Perhaps the most obvious is to increase precision, which really is a function of manufacturing and assembly tolerances, gear tooth surface finish, and the center distance of the tooth mesh. Sound is also affected by gear and housing components and also lubricants. In general, expect to pay more for quieter, smoother gears.
Don’t make the mistake of over-specifying the engine. Remember, the insight pinion on the planetary must be able manage the motor’s result torque. Also, if you’re using a multi-stage gearhead, the output stage should be strong enough to absorb the developed torque. Obviously, using a more powerful motor than required will require a larger and more expensive gearhead.
Consider current limiting to safely impose limitations on gearbox size. With servolow backlash gearbox motors, result torque is certainly a linear function of current. Therefore besides protecting the gearbox, current limiting also shields the engine and drive by clipping peak torque, which may be from 2.5 to 3.5 times continuous torque.

In each planetary stage, five gears are at the same time in mesh. Although you can’t really totally remove noise from this assembly, there are many methods to reduce it.
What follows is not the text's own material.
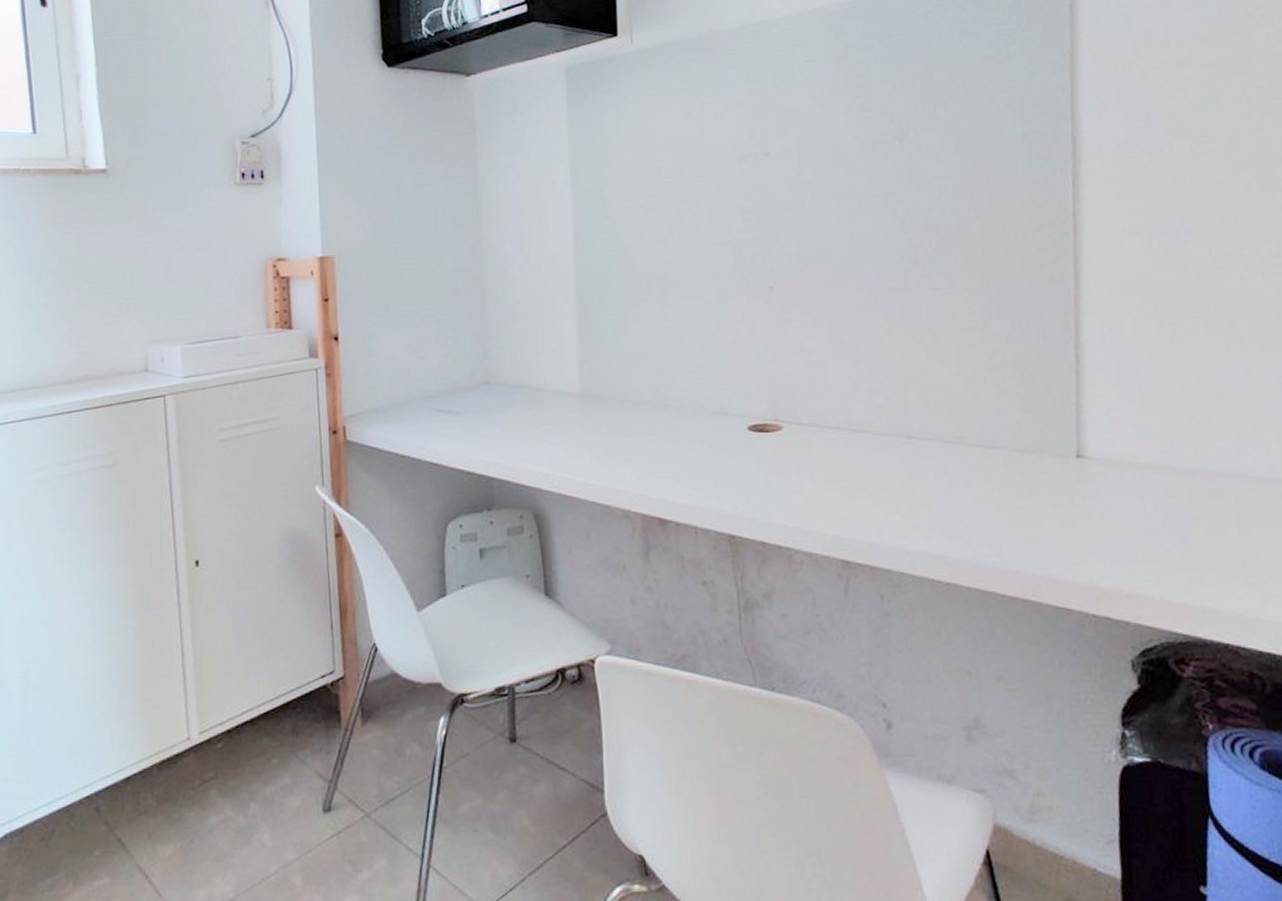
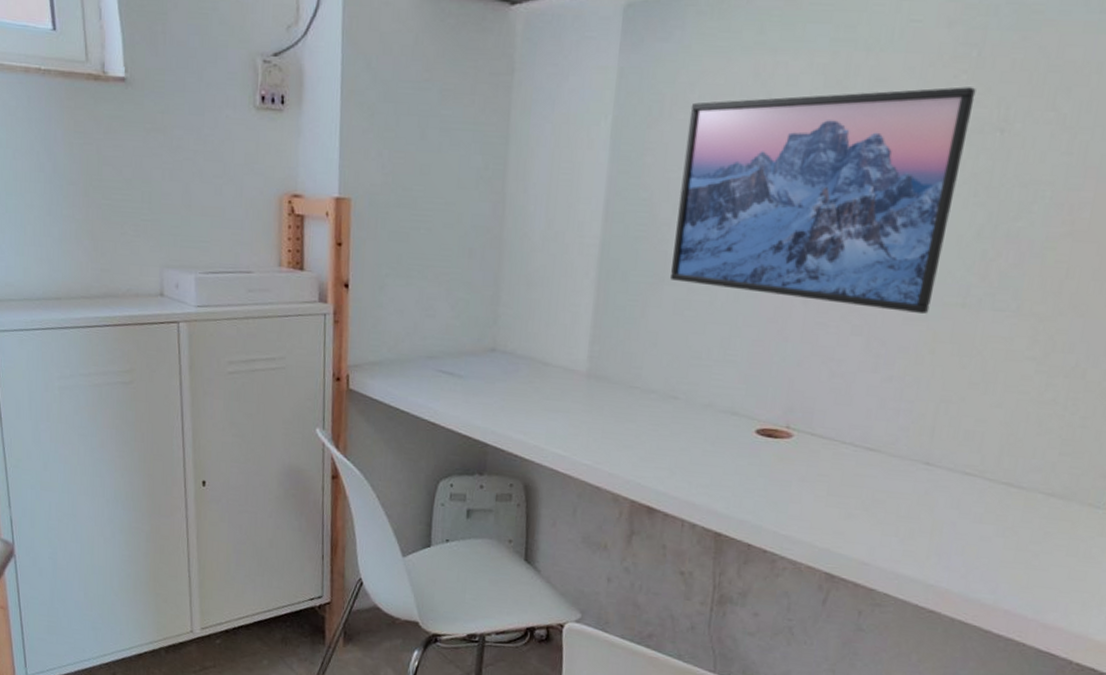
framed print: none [636,108,877,301] -> present [670,87,976,314]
As an ancillary benefit, the geometry of planetaries fits the shape of electric motors. Therefore the gearhead could be close in diameter to the servomotor, with the result shaft in-line.
Highly rigid (servo grade) gearheads are generally more expensive than lighter duty types. However, for quick acceleration and deceleration, a servo-grade gearhead may be the only wise choice. In this kind of applications, the gearhead could be viewed as a mechanical spring. The torsional deflection resulting from the spring action increases backlash, compounding the effects of free shaft movement.
Servo-grade gearheads incorporate a number of construction features to minimize torsional stress and deflection. Among the more common are large diameter output shafts and beefed up support for satellite-equipment shafts. Stiff or “rigid” gearheads have a tendency to be the most costly of planetaries.
The type of bearings supporting the output shaft depends upon the load. High radial or axial loads generally necessitate rolling element bearings. Small planetaries could get by with low-price sleeve bearings or other economical types with relatively low axial and radial load capability. For larger and servo-grade gearheads, heavy duty result shaft bearings are usually required.
Like most gears, planetaries make sound. And the quicker they operate, the louder they get.

Low-backlash planetary gears are also obtainable in lower ratios. While some types of gears are generally limited to about 50:1 or more, planetary gearheads prolong from 3:1 (single stage) to 175:1 or more, depending on the number of stages.